— Task details —
Put every line of the records below into a JSON list of strings, one string per line, omitting blank lines and leaving out the pictures.

== Supplied data ==

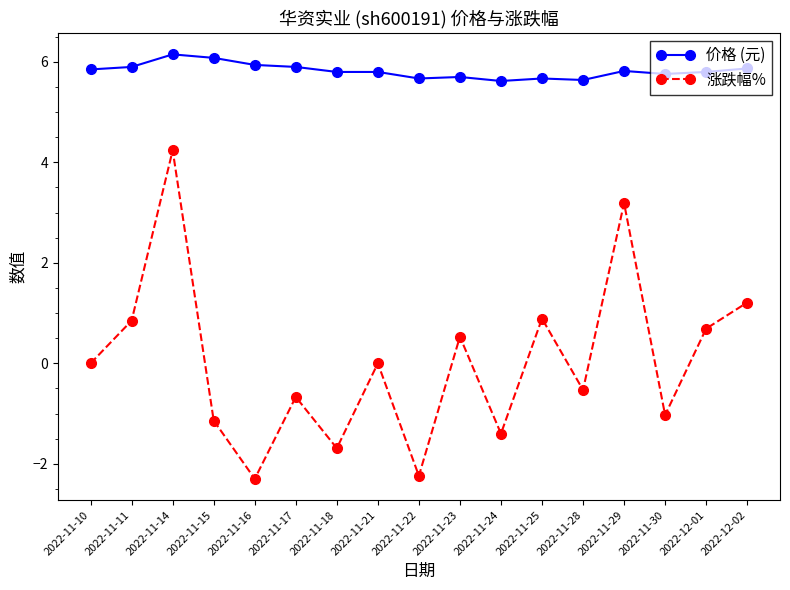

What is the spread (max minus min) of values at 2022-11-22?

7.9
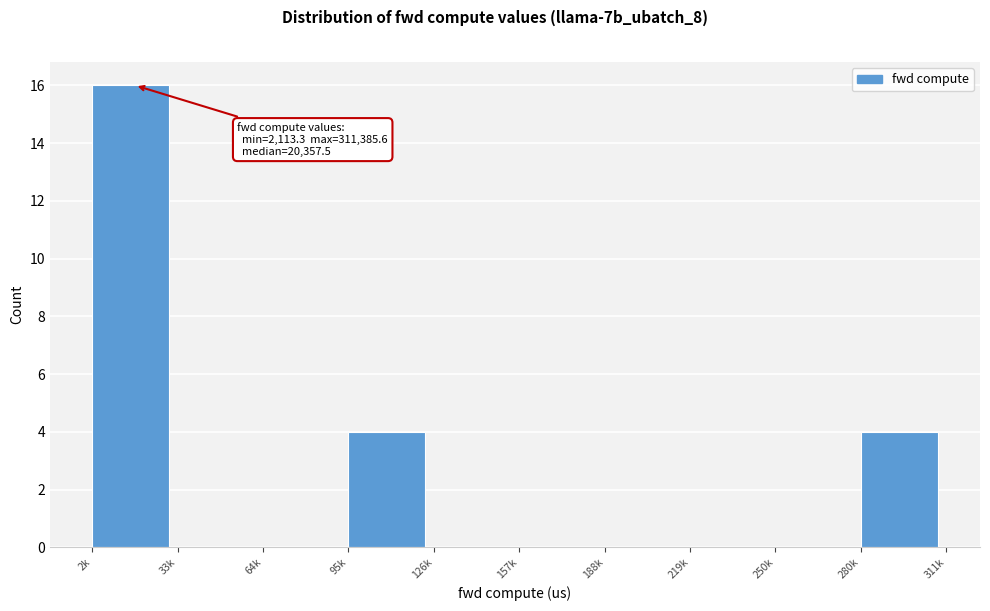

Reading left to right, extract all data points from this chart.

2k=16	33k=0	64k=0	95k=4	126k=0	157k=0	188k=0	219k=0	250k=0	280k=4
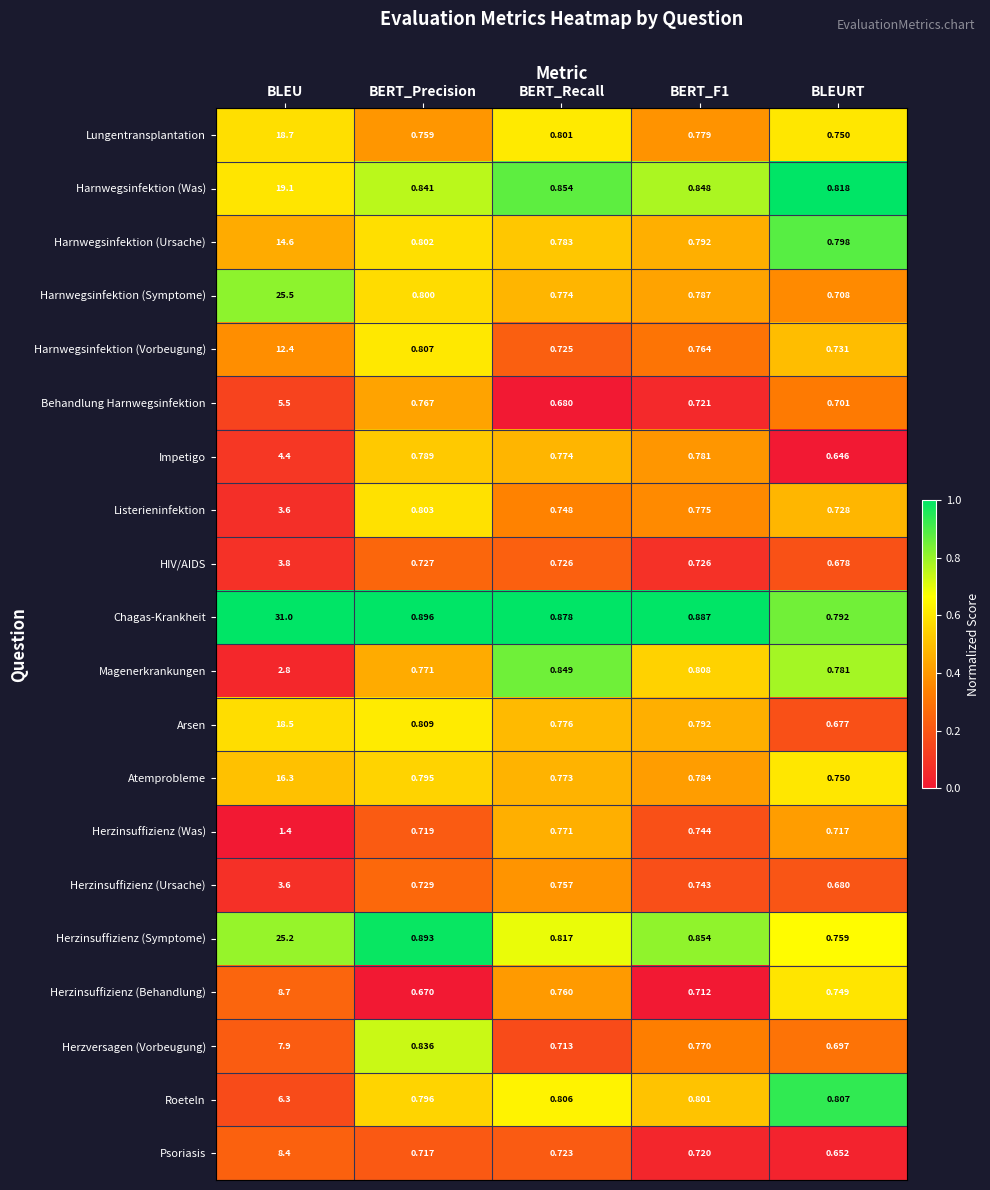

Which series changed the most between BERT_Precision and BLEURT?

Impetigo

===

— Answer to this problem —
[
  "What is the spread (max minus min) of values at 2022-11-22?",
  "7.9",
  "Reading left to right, extract all data points from this chart.",
  "2k=16\t33k=0\t64k=0\t95k=4\t126k=0\t157k=0\t188k=0\t219k=0\t250k=0\t280k=4",
  "Which series changed the most between BERT_Precision and BLEURT?",
  "Impetigo"
]